No Brasil, sentimos os efeitos das alterações climáticas diariamente, com invernos cada vez menos frios e mais secos. Algo perceptível, não acha, caro leitor?

O que muito pouco se fala é sobre quem serão as maiores vítimas de tantas mudanças que se aproximam.

Pois bem, não é muito difícil imaginar que os países mais pobres serão os que mais sofrerão com elas. Ora, a se iniciar pela posição no globo terrestre (sim, a terra é um globo) os países que se encontram no hemisfério sul serão mais atingidos pelas mudanças climáticas que trarão secas intensas, escassez de alimentos…

A prejudicialidade natural será agravada, por óbvio, pela condição financeira. Isto porque, quando faltar água, serão os países ricos que terão propriedade de toda fonte de água potável; ao faltar alimentos, será a tecnologia alimentar de países desenvolvidos que dominará o mercado; e quando houver calor excessivo, trazendo sofrimento e seca ao mundo, serão os países ricos que dominarão as tecnologias de amenização climática – baseadas nas técnicas de geoengenharia.

Sim, amigos leitores, até mesmo as técnicas científicas para amenizar a crise climática serão produtos do mercado financeiro.

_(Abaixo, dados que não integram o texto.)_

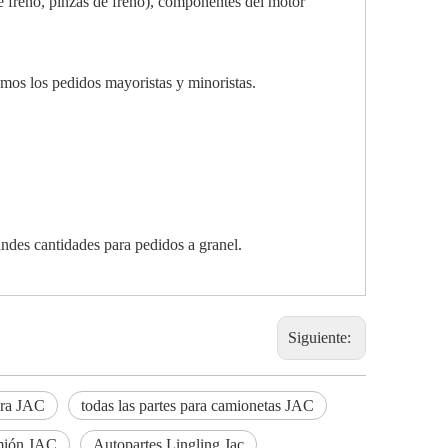
de freno, pinzas de freno), componentes del motor
amos los pedidos mayoristas y minoristas.
andes cantidades para pedidos a granel.
Siguiente:
para JAC
todas las partes para camionetas JAC
mión JAC
Autopartes Lingling Jac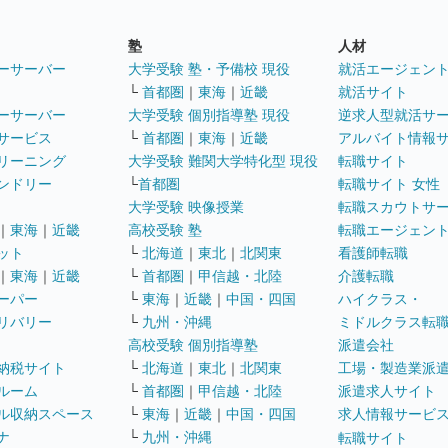
塾
人材
ーサーバー
大学受験 塾・予備校 現役
就活エージェン
└
首都圏
｜
東海
｜
近畿
就活サイト
ーサーバー
大学受験 個別指導塾 現役
逆求人型就活サ
サービス
└
首都圏
｜
東海
｜
近畿
アルバイト情報
リーニング
大学受験 難関大学特化型 現役
転職サイト
ンドリー
└
首都圏
転職サイト 女性
大学受験 映像授業
転職スカウトサ
｜
東海
｜
近畿
高校受験 塾
転職エージェン
ット
└
北海道
｜
東北
｜
北関東
看護師転職
｜
東海
｜
近畿
└
首都圏
｜
甲信越・北陸
介護転職
ーパー
└
東海
｜
近畿
｜
中国・四国
ハイクラス・
リバリー
└
九州・沖縄
ミドルクラス転
高校受験 個別指導塾
派遣会社
納税サイト
└
北海道
｜
東北
｜
北関東
工場・製造業派
ルーム
└
首都圏
｜
甲信越・北陸
派遣求人サイト
ル収納スペース
└
東海
｜
近畿
｜
中国・四国
求人情報サービ
ナ
└
九州・沖縄
転職サイト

Um exemplo disso seria a alteração climática em determinado local (país rico), por meio da fomentação da chuva. Claro que esta técnica trará efeitos em outro lugar (país pobre), devido ao deslocamento natural das massas de chuva. No entanto, os países mais prejudicados não terão condições financeiras suficientes para comprar tais tecnologias. A sobrevivência da elite global, portanto, gerará o perecimento dos mais pobres, relegando-os às mais selvagens consequências do aquecimento do globo – aquecimento este acentuado exponencialmente pelos mais ricos.

Já podem imaginar que as populações afetadas por todas essas mudanças tentarão um lugar em países mais desenvolvidos e menos afetados. Será que a elite global, entretanto, abrirá seus portões?

Se com a crise migratória que vivemos, com parte da população da Síria, por exemplo, fugindo da guerra em sua terra natal, o mundo ocidental fechou suas portas, levando milhares de sírios a encontrarem a morte nas águas do Mediterrâneo, imaginem o que ocorreria caso bilhões de pessoas buscassem sobrevivência nas terras nobres?

Multidões tentarão cruzar fronteiras e serão escorraçadas por forças de segurança orientadas pela elite; populações perecerão. Viveremos cenas apocalípticas muito antes do que imaginamos, como nos filmes de catástrofes que lotam as salas de cinema por todo o mundo. A diferença da realidade para o filme, é que no mundo real não haverá um “mocinho” norte-americano para salvar o planeta. Não. Nossos heróis eram outros. Eram cientistas, líderes mundiais em busca de um acordo para salvar o planeta, eram meninas de 16 anos que fizeram poderosos discursos, eram pessoas comuns, preocupadas com o futuro da civilização.

Mas preferimos negligenciá-los; silenciá-los; e continuar nossas vidas, sem nos preocupar com o amanhã. Bem… o amanhã está à nossa porta.